Exercise description: For each line in the data below that holds "Birch", return a copy.

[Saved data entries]
Start of Block
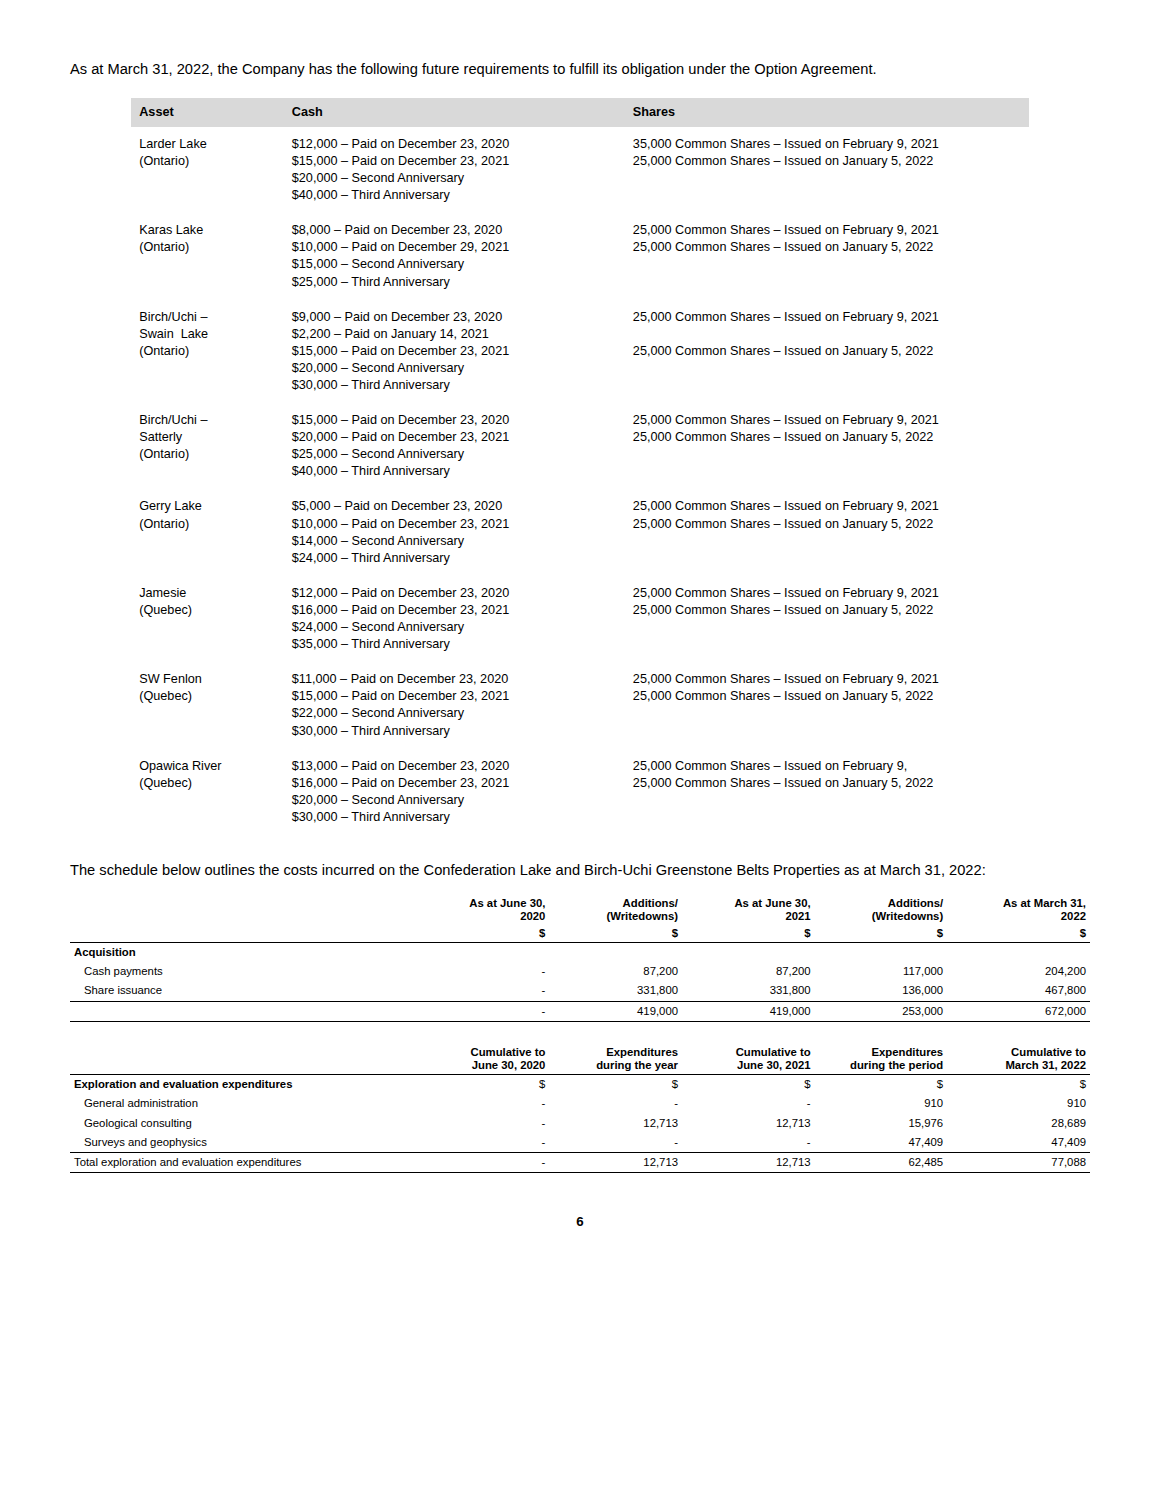As at March 31, 2022, the Company has the following future requirements to fulfill its obligation under the Option Agreement.
| Asset | Cash | Shares |
| --- | --- | --- |
| Larder Lake (Ontario) | $12,000 – Paid on December 23, 2020 $15,000 – Paid on December 23, 2021 $20,000 – Second Anniversary $40,000 – Third Anniversary | 35,000 Common Shares – Issued on February 9, 2021 25,000 Common Shares – Issued on January 5, 2022 |
| Karas Lake (Ontario) | $8,000 – Paid on December 23, 2020 $10,000 – Paid on December 29, 2021 $15,000 – Second Anniversary $25,000 – Third Anniversary | 25,000 Common Shares – Issued on February 9, 2021 25,000 Common Shares – Issued on January 5, 2022 |
| Birch/Uchi – Swain Lake (Ontario) | $9,000 – Paid on December 23, 2020 $2,200 – Paid on January 14, 2021 $15,000 – Paid on December 23, 2021 $20,000 – Second Anniversary $30,000 – Third Anniversary | 25,000 Common Shares – Issued on February 9, 2021 25,000 Common Shares – Issued on January 5, 2022 |
| Birch/Uchi – Satterly (Ontario) | $15,000 – Paid on December 23, 2020 $20,000 – Paid on December 23, 2021 $25,000 – Second Anniversary $40,000 – Third Anniversary | 25,000 Common Shares – Issued on February 9, 2021 25,000 Common Shares – Issued on January 5, 2022 |
| Gerry Lake (Ontario) | $5,000 – Paid on December 23, 2020 $10,000 – Paid on December 23, 2021 $14,000 – Second Anniversary $24,000 – Third Anniversary | 25,000 Common Shares – Issued on February 9, 2021 25,000 Common Shares – Issued on January 5, 2022 |
| Jamesie (Quebec) | $12,000 – Paid on December 23, 2020 $16,000 – Paid on December 23, 2021 $24,000 – Second Anniversary $35,000 – Third Anniversary | 25,000 Common Shares – Issued on February 9, 2021 25,000 Common Shares – Issued on January 5, 2022 |
| SW Fenlon (Quebec) | $11,000 – Paid on December 23, 2020 $15,000 – Paid on December 23, 2021 $22,000 – Second Anniversary $30,000 – Third Anniversary | 25,000 Common Shares – Issued on February 9, 2021 25,000 Common Shares – Issued on January 5, 2022 |
| Opawica River (Quebec) | $13,000 – Paid on December 23, 2020 $16,000 – Paid on December 23, 2021 $20,000 – Second Anniversary $30,000 – Third Anniversary | 25,000 Common Shares – Issued on February 9, 25,000 Common Shares – Issued on January 5, 2022 |
The schedule below outlines the costs incurred on the Confederation Lake and Birch-Uchi Greenstone Belts Properties as at March 31, 2022:
| | As at June 30, 2020 | Additions/ (Writedowns) | As at June 30, 2021 | Additions/ (Writedowns) | As at March 31, 2022 |
| --- | --- | --- | --- | --- | --- |
| | $ | $ | $ | $ | $ |
| Acquisition | | | | | |
| Cash payments | - | 87,200 | 87,200 | 117,000 | 204,200 |
| Share issuance | - | 331,800 | 331,800 | 136,000 | 467,800 |
| | - | 419,000 | 419,000 | 253,000 | 672,000 |
| | Cumulative to June 30, 2020 | Expenditures during the year | Cumulative to June 30, 2021 | Expenditures during the period | Cumulative to March 31, 2022 |
| --- | --- | --- | --- | --- | --- |
| Exploration and evaluation expenditures | $ | $ | $ | $ | $ |
| General administration | - | - | - | 910 | 910 |
| Geological consulting | - | 12,713 | 12,713 | 15,976 | 28,689 |
| Surveys and geophysics | - | - | - | 47,409 | 47,409 |
| Total exploration and evaluation expenditures | - | 12,713 | 12,713 | 62,485 | 77,088 |
6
End of Block
Output below:
| Birch/Uchi – Swain Lake (Ontario) | $9,000 – Paid on December 23, 2020 $2,200 – Paid on January 14, 2021 $15,000 – Paid on December 23, 2021 $20,000 – Second Anniversary $30,000 – Third Anniversary | 25,000 Common Shares – Issued on February 9, 2021 25,000 Common Shares – Issued on January 5, 2022 |
| Birch/Uchi – Satterly (Ontario) | $15,000 – Paid on December 23, 2020 $20,000 – Paid on December 23, 2021 $25,000 – Second Anniversary $40,000 – Third Anniversary | 25,000 Common Shares – Issued on February 9, 2021 25,000 Common Shares – Issued on January 5, 2022 |
The schedule below outlines the costs incurred on the Confederation Lake and Birch-Uchi Greenstone Belts Properties as at March 31, 2022:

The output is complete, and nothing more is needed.